*** Material provided ***

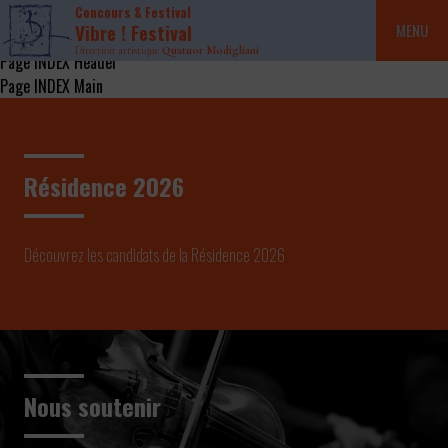
Concours & Festival
Vibre ! Festival
MENU
Direction artistique
Quatuor Modigliani
Page INDEX Header
Page INDEX Main
Résidence 2026
Découvrez les candidats de la Résidence 2026
Nous soutenir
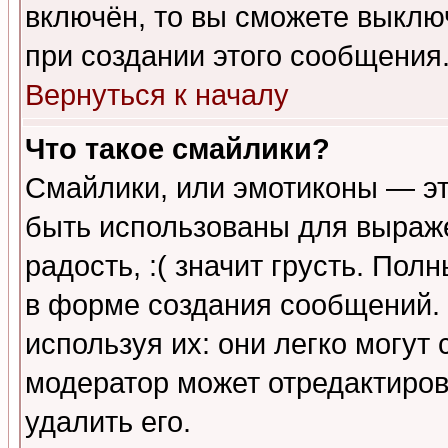
включён, то вы сможете выклю
при создании этого сообщения
Вернуться к началу
Что такое смайлики?
Смайлики, или эмотиконы — эт
быть использованы для выраже
радость, :( значит грусть. По
в форме создания сообщений. 
используя их: они легко могут
модератор может отредактиро
удалить его.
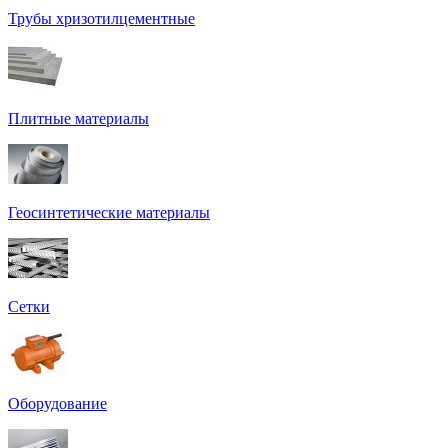
Трубы хризотилцементные
Плитные материалы
Геосинтетические материалы
Сетки
Оборудование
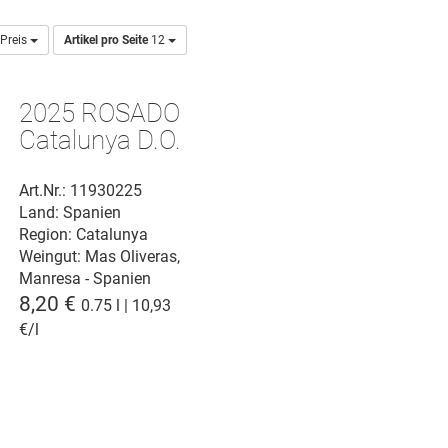
Preis
Artikel pro Seite
12
2025 ROSADO
Catalunya D.O.
Art.Nr.: 11930225
Land: Spanien
Region: Catalunya
Weingut:
Mas Oliveras,
Manresa - Spanien
8,20 €
0.75 l | 10,93
€/l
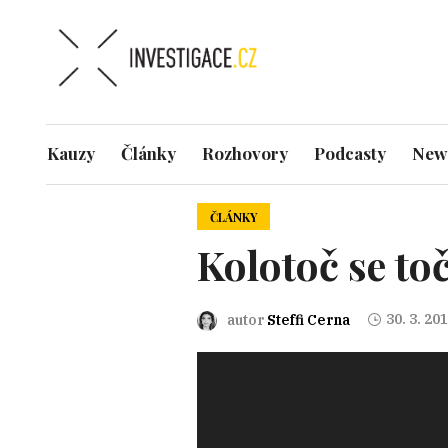
Kauzy
Články
Rozhovory
Podcasty
News
ČLÁNKY
Kolotoč se toč
30. 3. 20
autor
Steffi Cerna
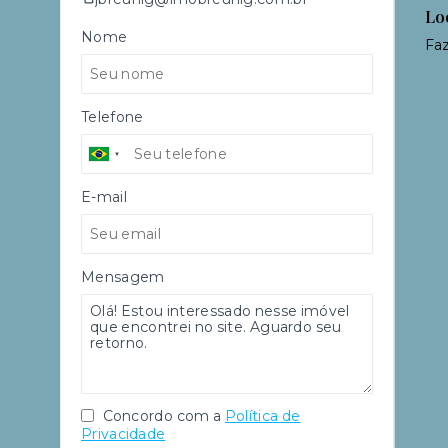
Lo
Nome
Faz
Telefone
E-mail
Mensagem
Concordo com a
Política de
Privacidade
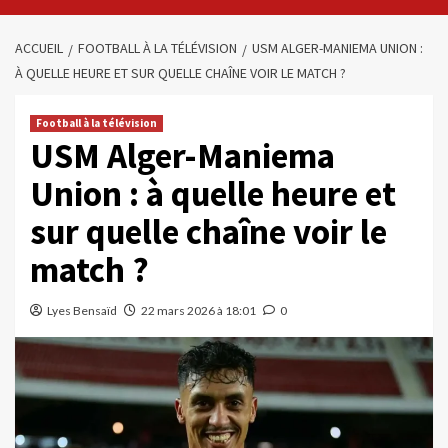
ACCUEIL
FOOTBALL À LA TÉLÉVISION
USM ALGER-MANIEMA UNION :
À QUELLE HEURE ET SUR QUELLE CHAÎNE VOIR LE MATCH ?
Football à la télévision
USM Alger-Maniema
Union : à quelle heure et
sur quelle chaîne voir le
match ?
Lyes Bensaïd
22 mars 2026 à 18:01
0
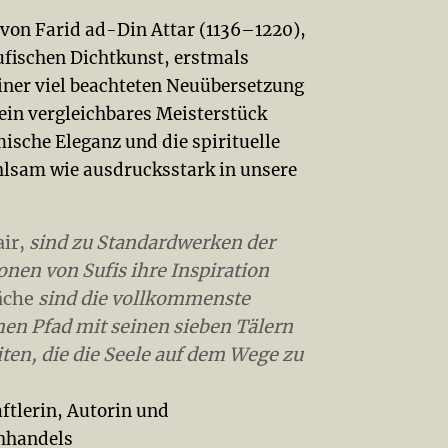
von Farid ad-Din Attar (1136–1220),
sufischen Dichtkunst, erstmals
iner viel beachteten Neuübersetzung
 ein vergleichbares Meisterstück
ische Eleganz und die spirituelle
hlsam wie ausdrucksstark in unsere
ir,
sind zu Standardwerken der
nen von Sufis ihre Inspiration
äche
sind die vollkommenste
hen Pfad mit seinen sieben Tälern
ten, die die Seele auf dem Wege zu
tlerin, Autorin und
hhandels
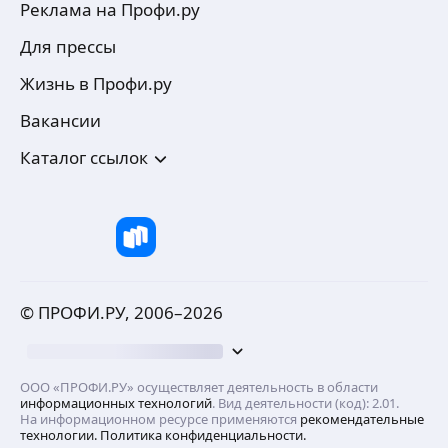
Реклама на Профи.ру
Для прессы
Жизнь в Профи.ру
Вакансии
Каталог ссылок
© ПРОФИ.РУ, 2006–
2026
ООО «ПРОФИ.РУ» осуществляет деятельность в области
информационных технологий
. Вид деятельности (код): 2.01.
На информационном ресурсе применяются
рекомендательные
технологии.
Политика конфиденциальности.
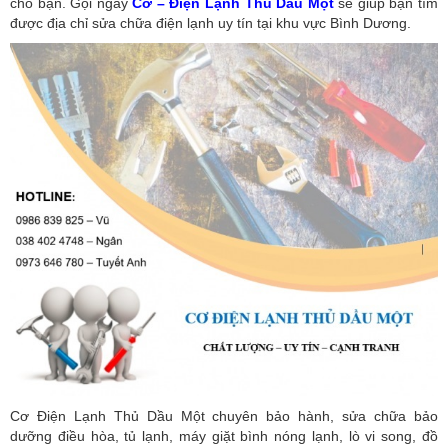
cho bạn. Gọi ngay
Cơ – Điện Lạnh Thủ Dầu Một
sẽ giúp bạn tìm
được địa chỉ sửa chữa điện lạnh uy tín tại khu vực Bình Dương.
Cơ Điện Lạnh Thủ Dầu Một chuyên bảo hành, sửa chữa bảo
dưỡng điều hòa, tủ lạnh, máy giặt bình nóng lạnh, lò vi song, đồ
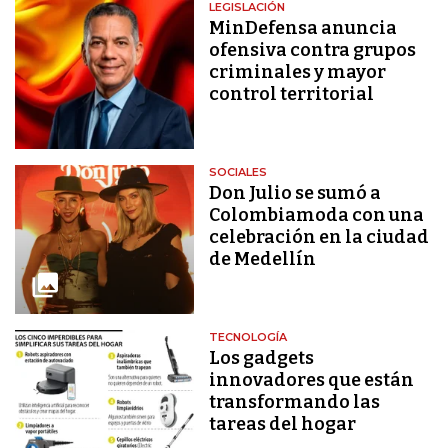
LEGISLACIÓN
MinDefensa anuncia
ofensiva contra grupos
criminales y mayor
control territorial
SOCIALES
Don Julio se sumó a
Colombiamoda con una
celebración en la ciudad
de Medellín
TECNOLOGÍA
Los gadgets
innovadores que están
transformando las
tareas del hogar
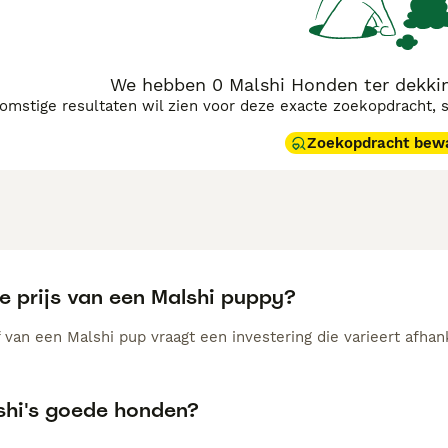
We hebben 0 Malshi Honden ter dekkin
komstige resultaten wil zien voor deze exacte zoekopdracht, 
Zoekopdracht bew
e prijs van een Malshi puppy?
van een Malshi pup vraagt een investering die varieert afhank
lshi's goede honden?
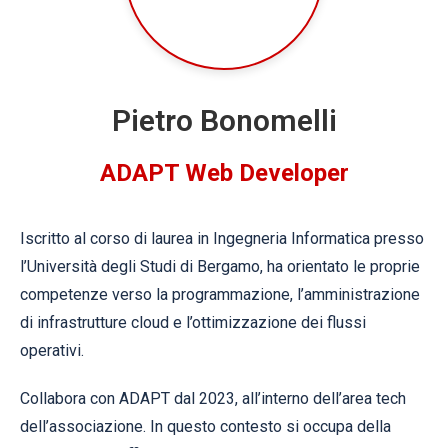
Pietro Bonomelli
ADAPT Web Developer
Iscritto al corso di laurea in Ingegneria Informatica presso
l’Università degli Studi di Bergamo, ha orientato le proprie
competenze verso la programmazione, l’amministrazione
di infrastrutture cloud e l’ottimizzazione dei flussi
operativi.
Collabora con ADAPT dal 2023, all’interno dell’area tech
dell’associazione. In questo contesto si occupa della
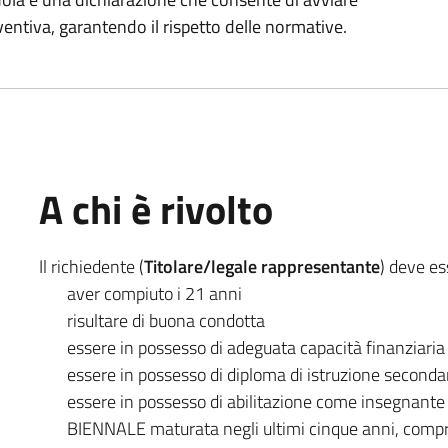
ventiva, garantendo il rispetto delle normative.
A chi è rivolto
Il richiedente (
Titolare/legale rappresentante
) deve es
aver compiuto i 21 anni
risultare di buona condotta
essere in possesso di adeguata capacità finanziaria 
essere in possesso di diploma di istruzione seconda
essere in possesso di abilitazione come insegnante d
BIENNALE maturata negli ultimi cinque anni, comprov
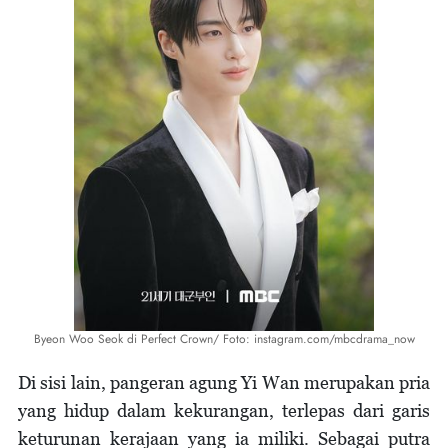
Byeon Woo Seok di Perfect Crown/ Foto: instagram.com/mbcdrama_now
Di sisi lain, pangeran agung Yi Wan merupakan pria
yang hidup dalam kekurangan, terlepas dari garis
keturunan kerajaan yang ia miliki. Sebagai putra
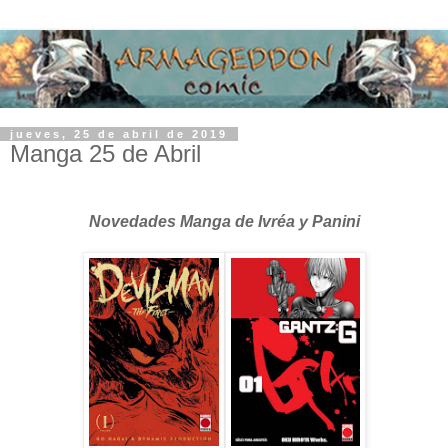
jueves, 25 de abril de 2019
Manga 25 de Abril
Novedades Manga de Ivréa y Panini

*** End of Material provided ***

Work instructions => Print exactly the lines above that run from the one with "Los gadgets" to the one with "ADAPT Web Developer", both included. No pictures.

Your solution =>
Los gadgets
innovadores que están
transformando las
tareas del hogar
We hebben 0 Malshi Honden ter dekkin
komstige resultaten wil zien voor deze exacte zoekopdracht, 
Zoekopdracht bew
e prijs van een Malshi puppy?
van een Malshi pup vraagt een investering die varieert afhank
lshi's goede honden?
Pietro Bonomelli
ADAPT Web Developer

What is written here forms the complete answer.